森の中で、怪我人と遭難しました。リーダーに連絡付きません。

 どうして!!

 心の中で叫びながら頭を抱える。ヒューイが居なかったら暴れてた。目の前にある木を殴ってた絶対。

「これからどうすれば…」

「さぁな。まぁ俺は、お前に助けらられなければ、この世にいなかったかもしれないし。このまま棄権しようかな」

 横をむくとしょんぼりとした顔をしたヒューイが目に入った。小さな声で「死ぬかと思ったし…」と呟いていた。

 そうだよな。ヒューイはこのまま棄権して、教師陣に保護してもらうのが1番いいかもしれない。確か…信号団は青だったよな…。

「そういえば、お前の名前なんてゆーの?」

「ぇ、ああ。言ってなかったか。僕はルアネ・リー・ハイネルセンだ」

「ハイネルセン…」

 僕の名を呟いたヒューイがいきなり声のトーンが低くなった。

「どうし…」

 どうしたのか、と全部言い終わる前に歩くのに支えていた肩を全身で振り払われた。

「ハッ!公爵家のお坊ちゃんかよ。きどってて、身分高そうだなと感じてたがまさか、ハイネルセン公爵家とはな!」

な、な、

なんなんだ~?!

この男は~~?!?

 助けてやって肩も貸してたのにいきなり体当たりして、しかも、なんか侮辱されてるし、腹たつ~~!!

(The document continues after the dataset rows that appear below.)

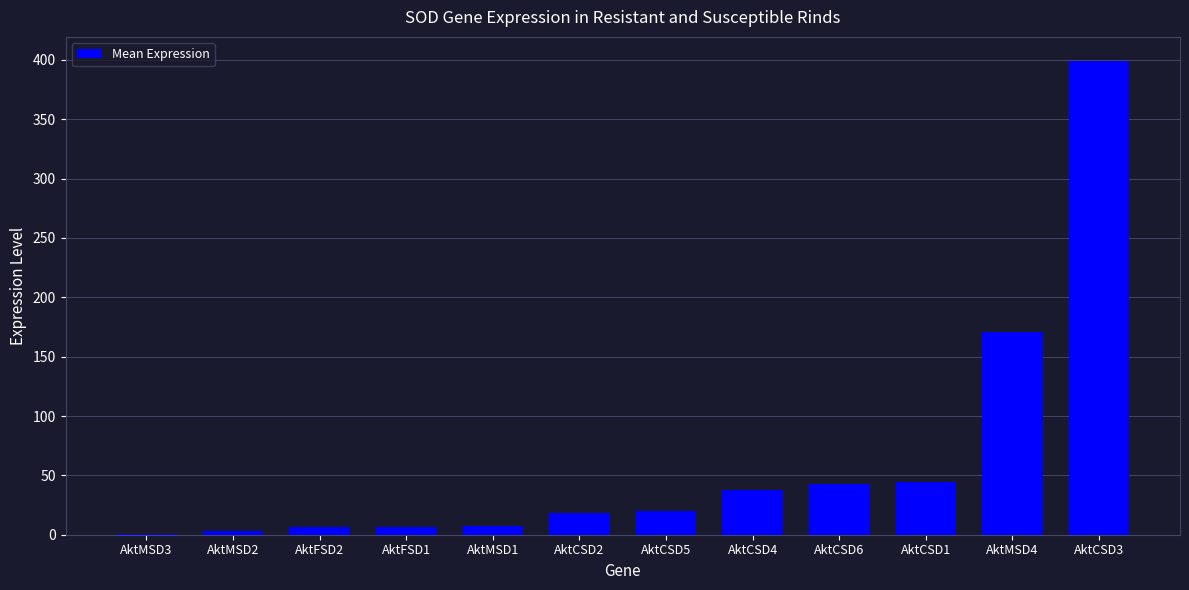

What is the sum of all values?

758.5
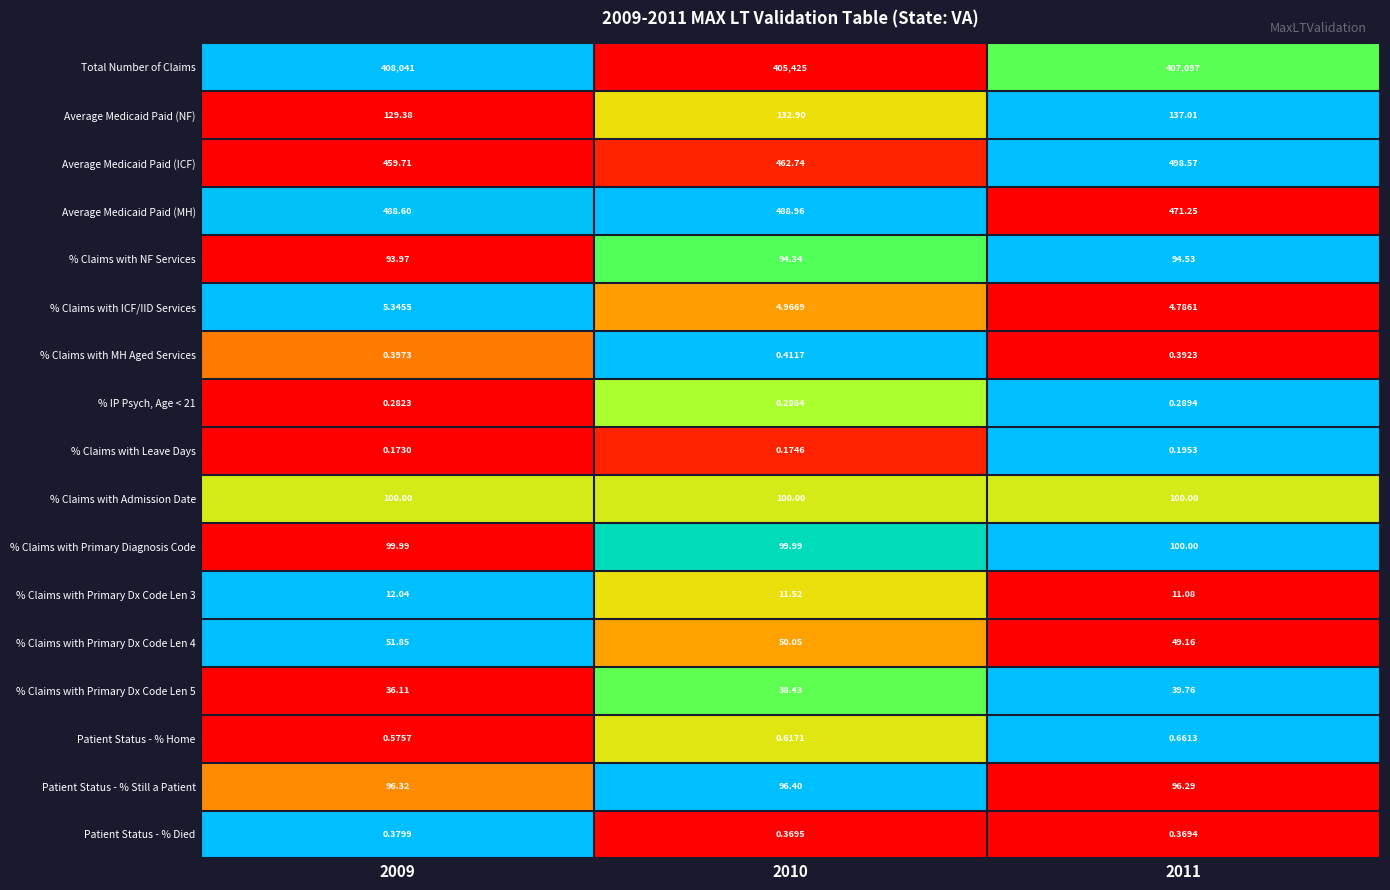

Which series has the largest total across all categories?

Total Number of Claims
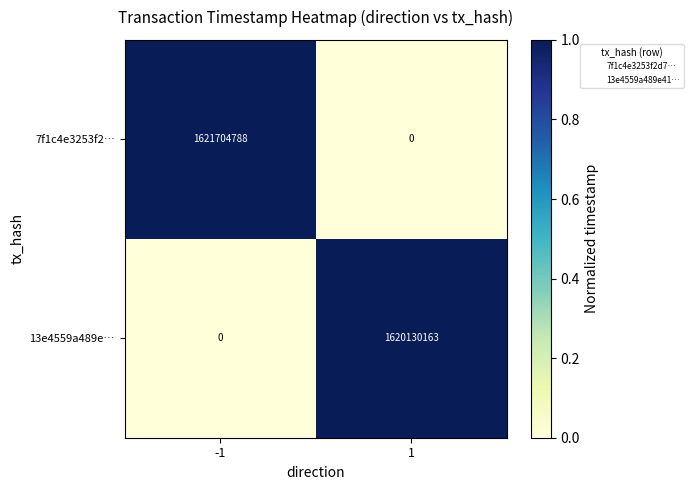

What is the highest value of the 13e4559a489e… series?

1620130163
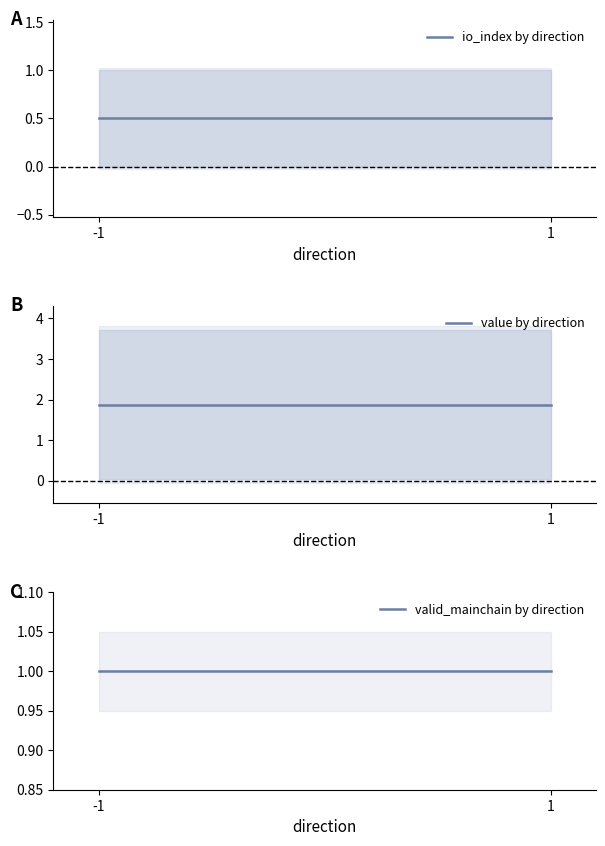

What is the average value of the value by direction series?

1.9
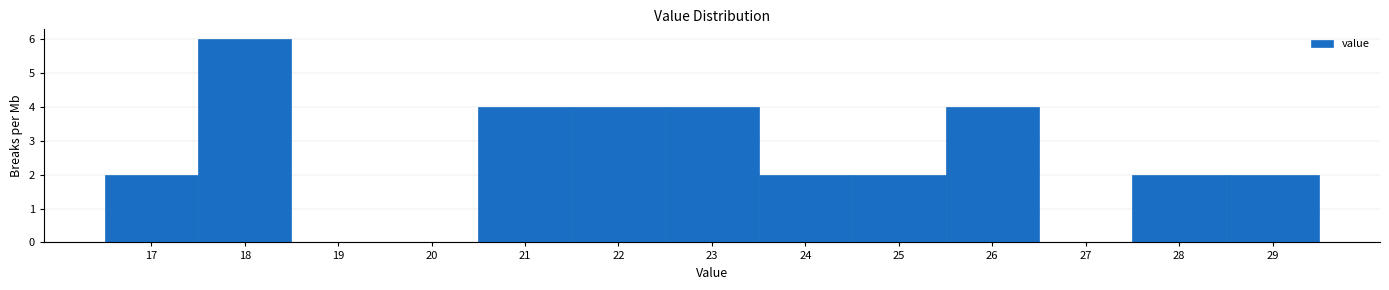

Reading left to right, transcribe this chart: for each bar, give the range it covers on the x-axis and its height. The values are not printed on the chart, so give them approximately, as read against the axis.

16.5 to 17.5: 2
17.5 to 18.5: 6
18.5 to 19.5: 0
19.5 to 20.5: 0
20.5 to 21.5: 4
21.5 to 22.5: 4
22.5 to 23.5: 4
23.5 to 24.5: 2
24.5 to 25.5: 2
25.5 to 26.5: 4
26.5 to 27.5: 0
27.5 to 28.5: 2
28.5 to 29.5: 2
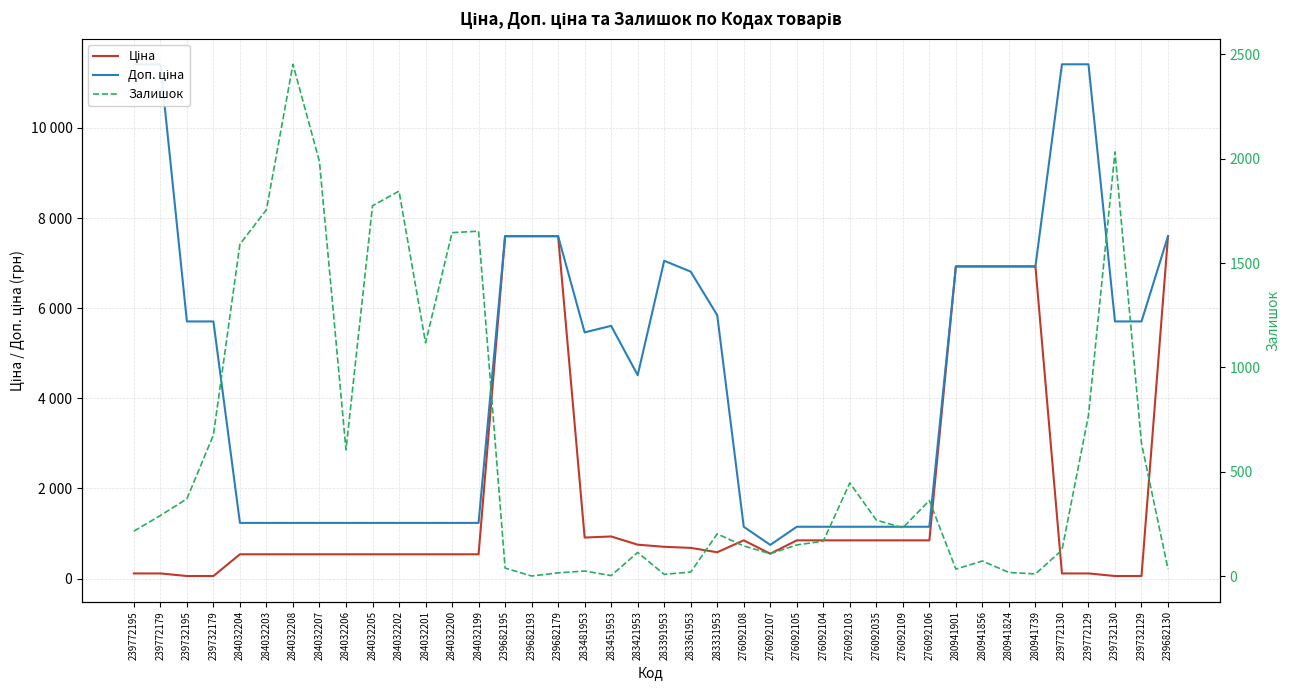

What is the sum of the Доп. ціна values at 239772129 and 276092107?

12157.0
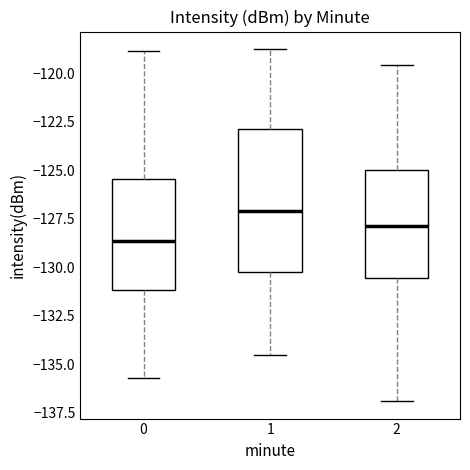

Which box has the highest median line?

1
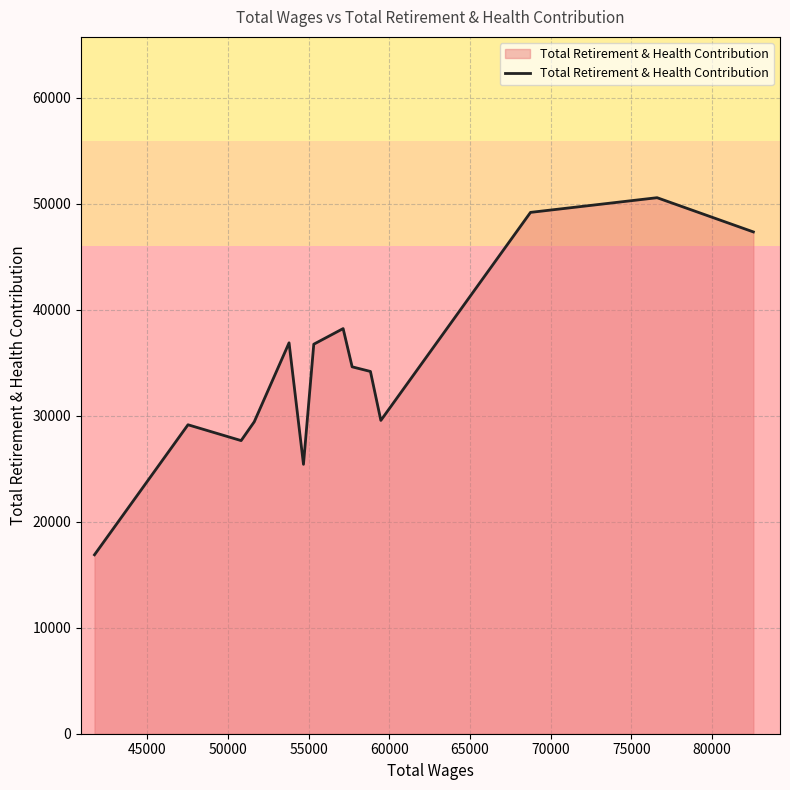

Count the number of data series in this chart.

1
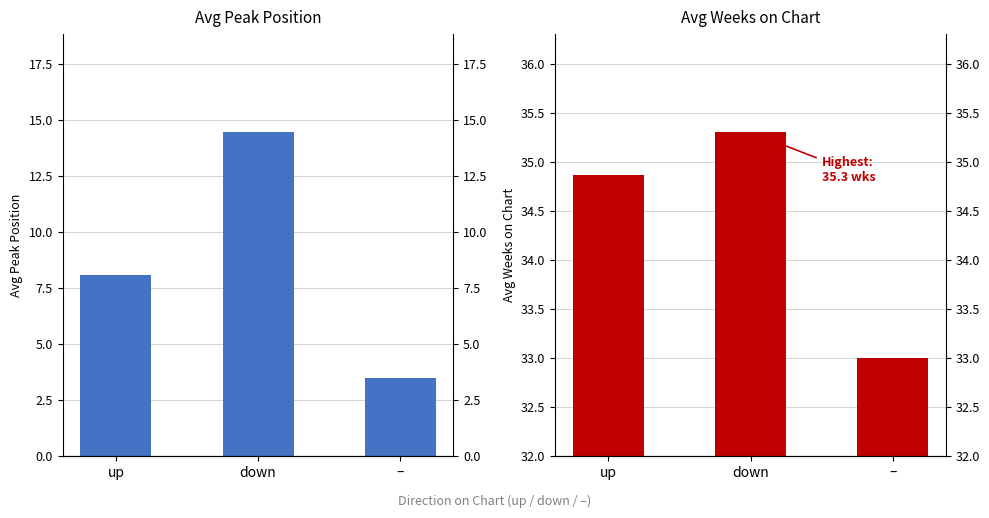

Is the value of Avg Weeks on Chart at down greater than the value of Avg Peak Position at –?

Yes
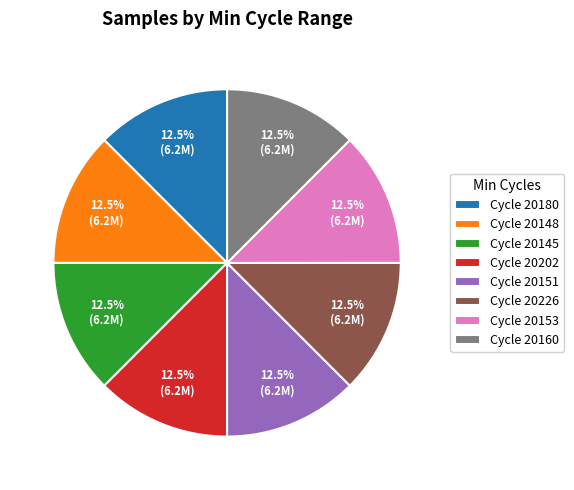

Is there any slice that represents more than half of the pie?

No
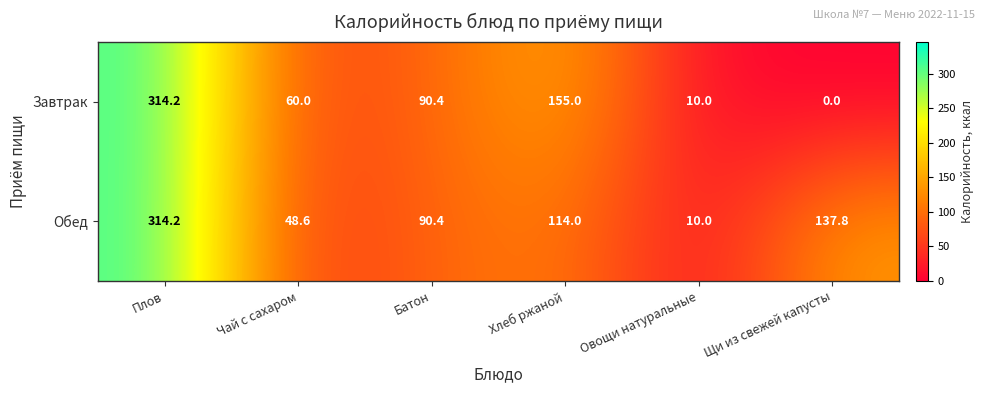

Which series changed the most between Плов and Чай с сахаром?

Обед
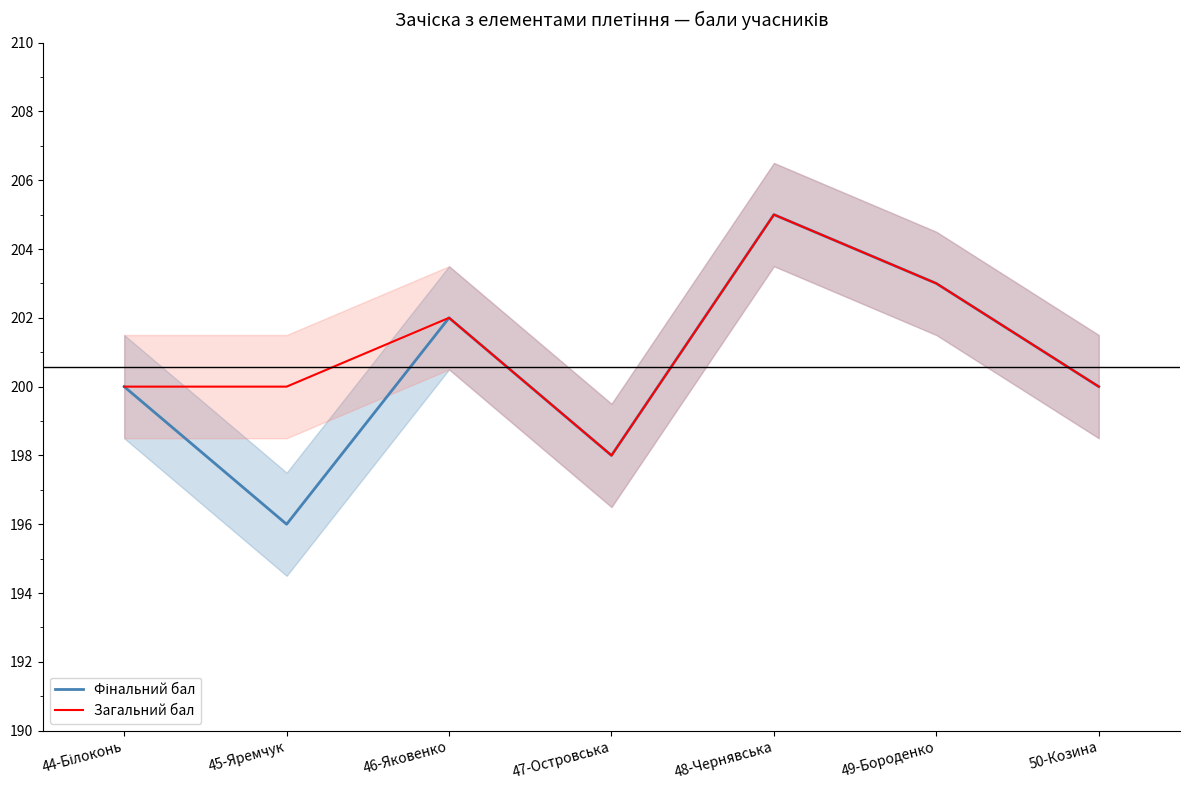

What is the maximum value shown in the chart?

205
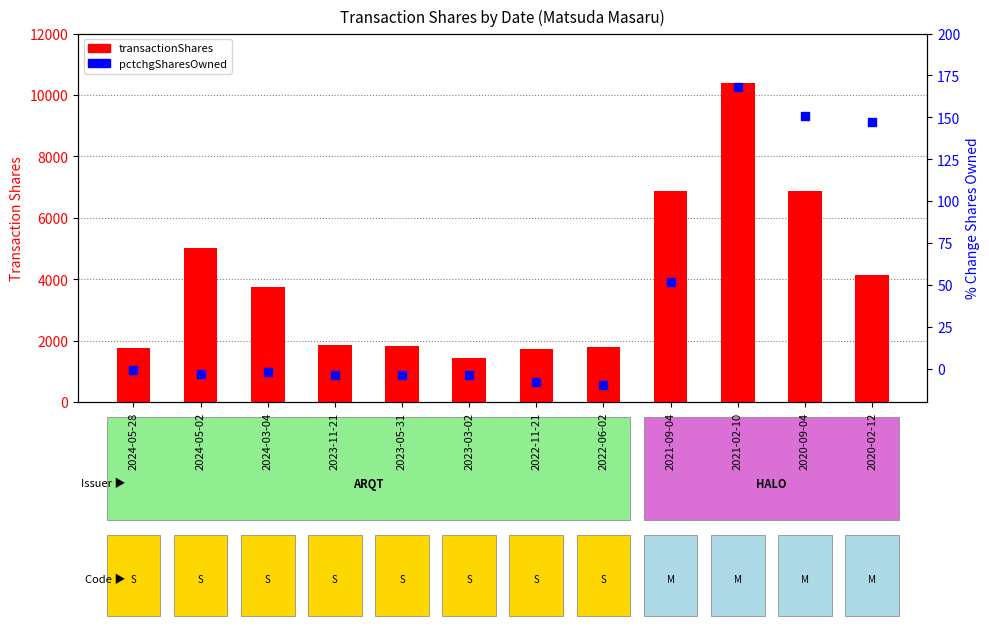

What is the total value across all series at 2020-02-12?

4277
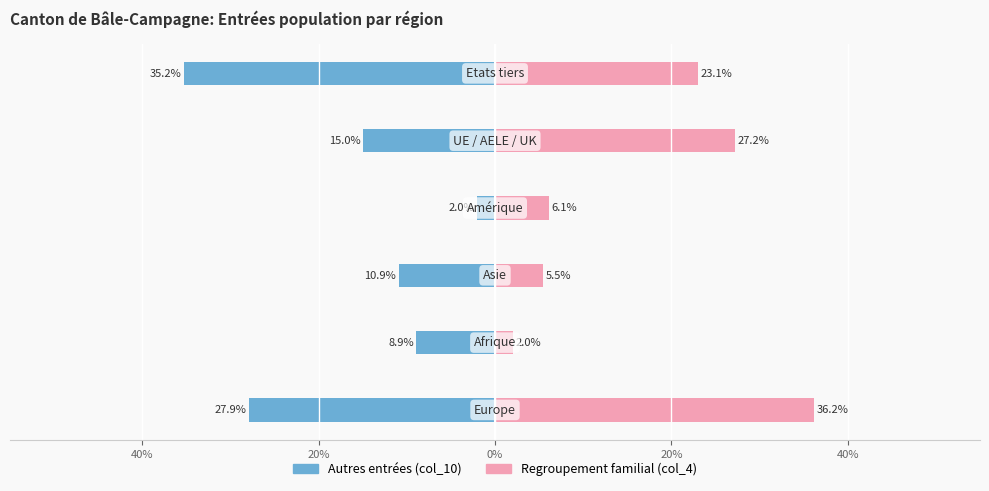

How many groups of bars are there?

6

 脳内だけ地団駄踏んで、行動に表さないように我慢してるが、顔は我慢でてないかもしれない。

「何か問題があるのか。助けてやったのにそんな態度は無いだろっ!」

「問題?大ありだね!俺は身分が高くて威張ってる人間が嫌いなんだ!特にハイネルセン公爵家はな!気が変わった、棄権しない。お前の足でまといになって嫌がらせしてやる」
 
 な、なんだと~~!こいつっ!!

 ハイネルセン家が嫌いだと面と向かって直接言われたのは初めてだ。悪徳貴族からはよく嫌わてるが、こいつの様な一般貴族から嫌われる要素無いはずだが?!ネアに調べてもらうか。

 とルアネのポテンシャルで4分の1くらい冷静に物事を考えているが、その他の4分の3は、こいつ悪口言いやがって、しかも、面倒な嫌がらせしやがって、クソっ!!!ムカつく許さねぇ殴ってやろう!

「な、アンタ、ほんと、最低だな!ふざけんなさっさと棄権しろやアホ!」

「嫌だね!お前に引っ付いて邪魔してやる」

 ヒューイはそう言いながら、振り払った癖に横から巻きついてきて足も絡ませてきた。

 くそ重い……!!自分が成人男性と変わらない体格してること分かってるのか!!僕より、少し身長高いくせに!! 

「重いんだよ!!このっ。離せッ……」


カサカサカサ…………

 なんか、こちらに向かってきてるような音がする。

 巻きついてたヒューイも複数の音に気づいたようで、前方を凝視していた。音が鮮明に聞こえてくるにつれ、腕に力が入り、首と腹を締め上げられているのだが…。今殴って音出して…襲われでもしたら元も子もないので、優しいルアネくんは我慢するぞ!